[Written exercise 1]
Please answer these from the text about The Infiltrator below:
(a) Who wrote the film?
(b) In what city did filming begin?
(c) At what venue did the film premiere?
[Written exercise 2]
Pick up the text about The Infiltrator after its last sentence and carry it on.

[Text to read]
The Infiltrator is a 2016 American biographical crime film directed by Brad Furman and written by his mother Ellen Brown Furman. The film is based on the eponymous autobiography by Robert Mazur, a U.S. Customs special agent, who in the 1980s helped bust Pablo Escobar's money-laundering organization by going undercover as a corrupt businessman. The film stars Bryan Cranston as Mazur, with Diane Kruger, Benjamin Bratt, John Leguizamo, Saïd Taghmaoui, Joe Gilgun  and Amy Ryan in supporting roles. 

Filming began on February 23, 2015, in London. Both Mazur and Cranston received executive producer credits. The film premiered at the Tampa Theatre on July 6, 2016 and was released the following week in theaters. The film received a generally positive response from critics, but a poor response from audiences, as it grossed $22 million against a budget of between $28 and $47 million.

[Data]
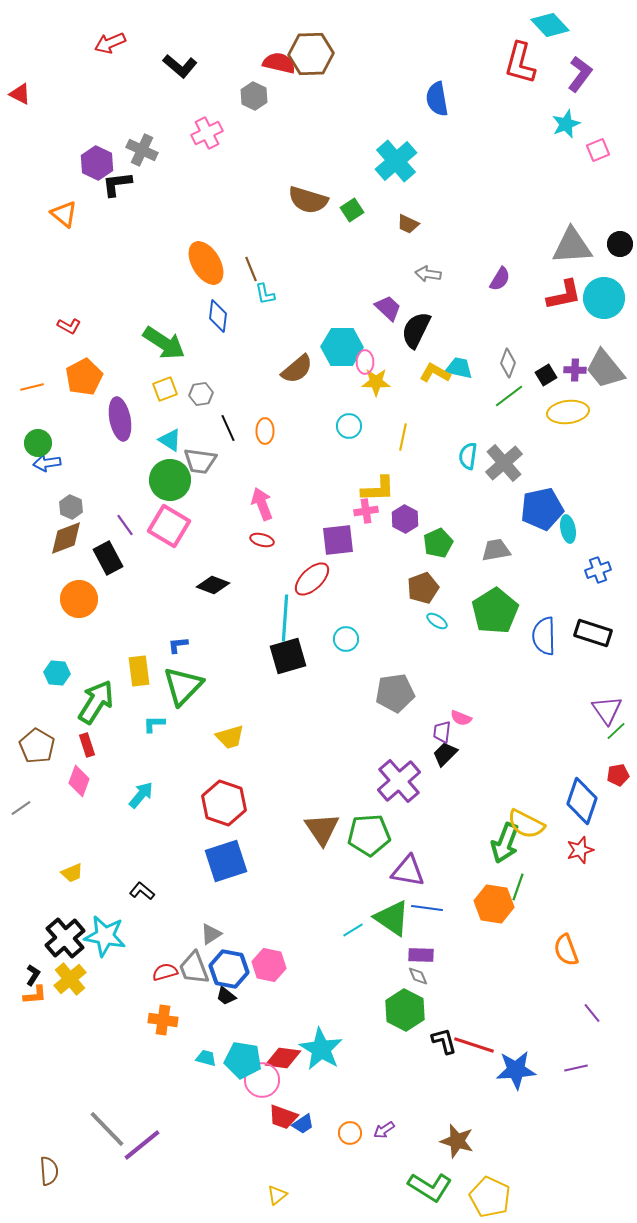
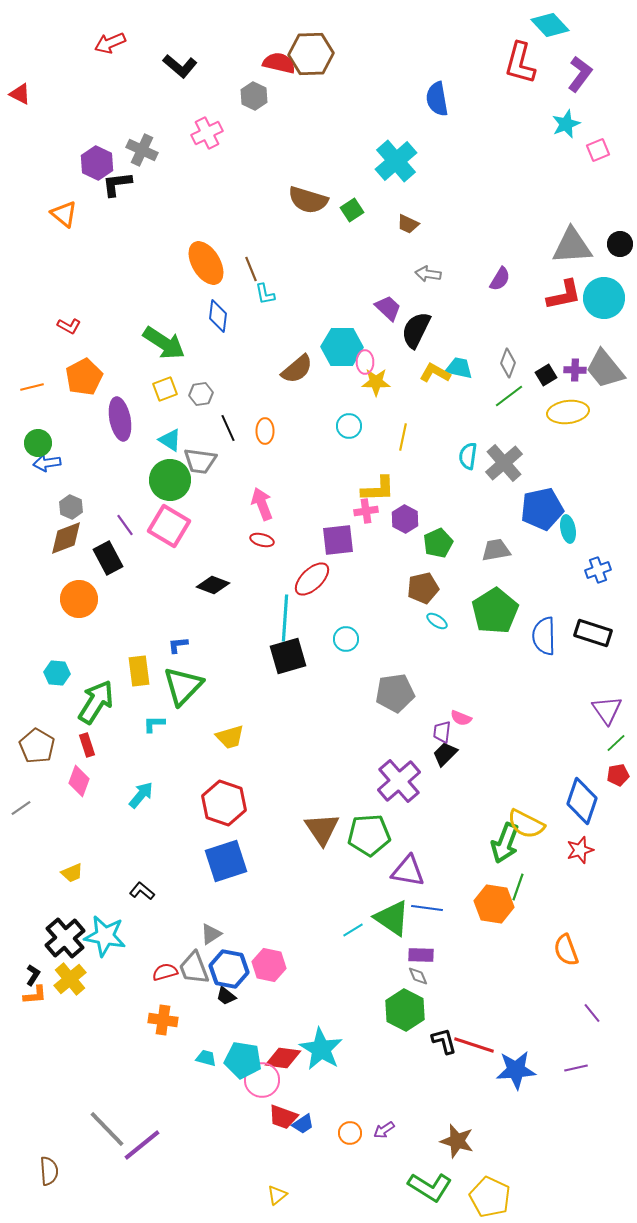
brown pentagon at (423, 588): rotated 8 degrees clockwise
green line at (616, 731): moved 12 px down
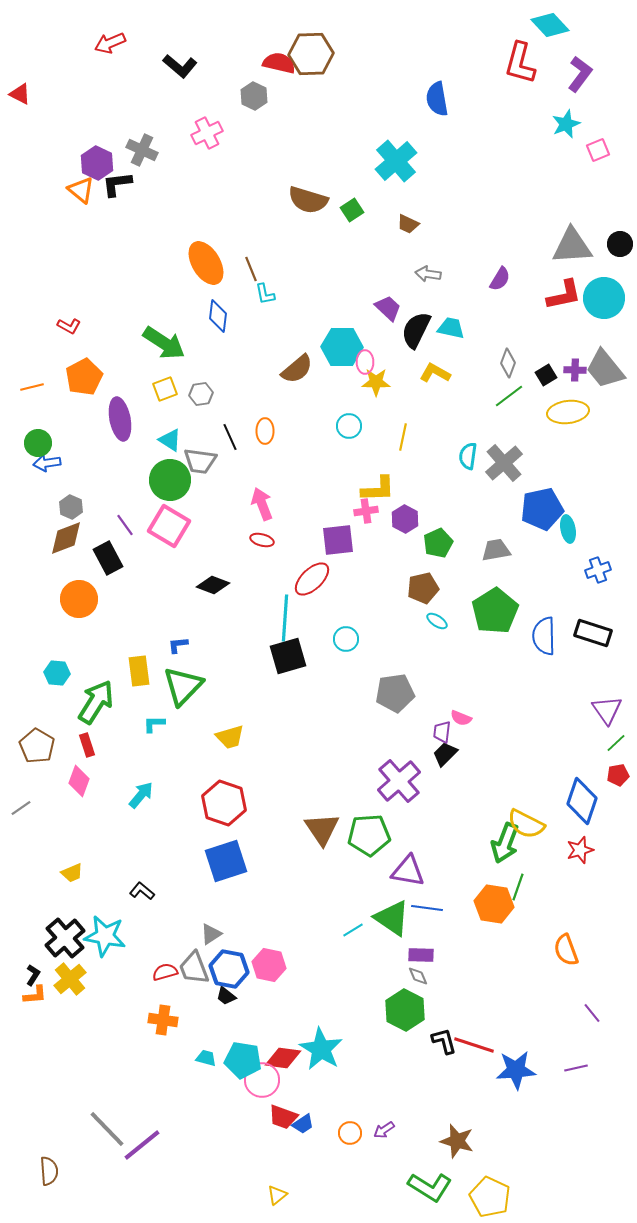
orange triangle at (64, 214): moved 17 px right, 24 px up
cyan trapezoid at (459, 368): moved 8 px left, 40 px up
black line at (228, 428): moved 2 px right, 9 px down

[Exercise output 1]
(a) Ellen Brown Furman, the director's mother
(b) London
(c) The Tampa Theatre

[Exercise output 2]
Plot

During the 1980s, U.S. Customs Service special agent Robert Mazur uses his undercover alias "Bob Musella" to become a pivotal player for drug lords laundering their dirty cash. Later, he infiltrates the world's largest cartel, and helps expose the money-laundering organization of drug lord Pablo Escobar and take down the Bank of Credit and Commerce International (BCCI), which had secretly taken illegal ownership of First American Bankshares in Washington, D.C.

Cast
 Bryan Cranston as US Customs Special Agent Robert Mazur / Bob Musella
 Diane Kruger as Kathy Ertz
 John Leguizamo as Emir Abreu
 Benjamin Bratt as Roberto Alcaino
 Amy Ryan as Bonni Tischler
 Jason Isaacs as Mark Jackowski
 Joe Gilgun as Dominic
 Daniel Mays as Frankie
 Yul Vazquez as Javier Ospina
 Simón Andreu as Gonzalo Mora Sr.
 Rubén Ochandiano as Gonzalo Mora Jr.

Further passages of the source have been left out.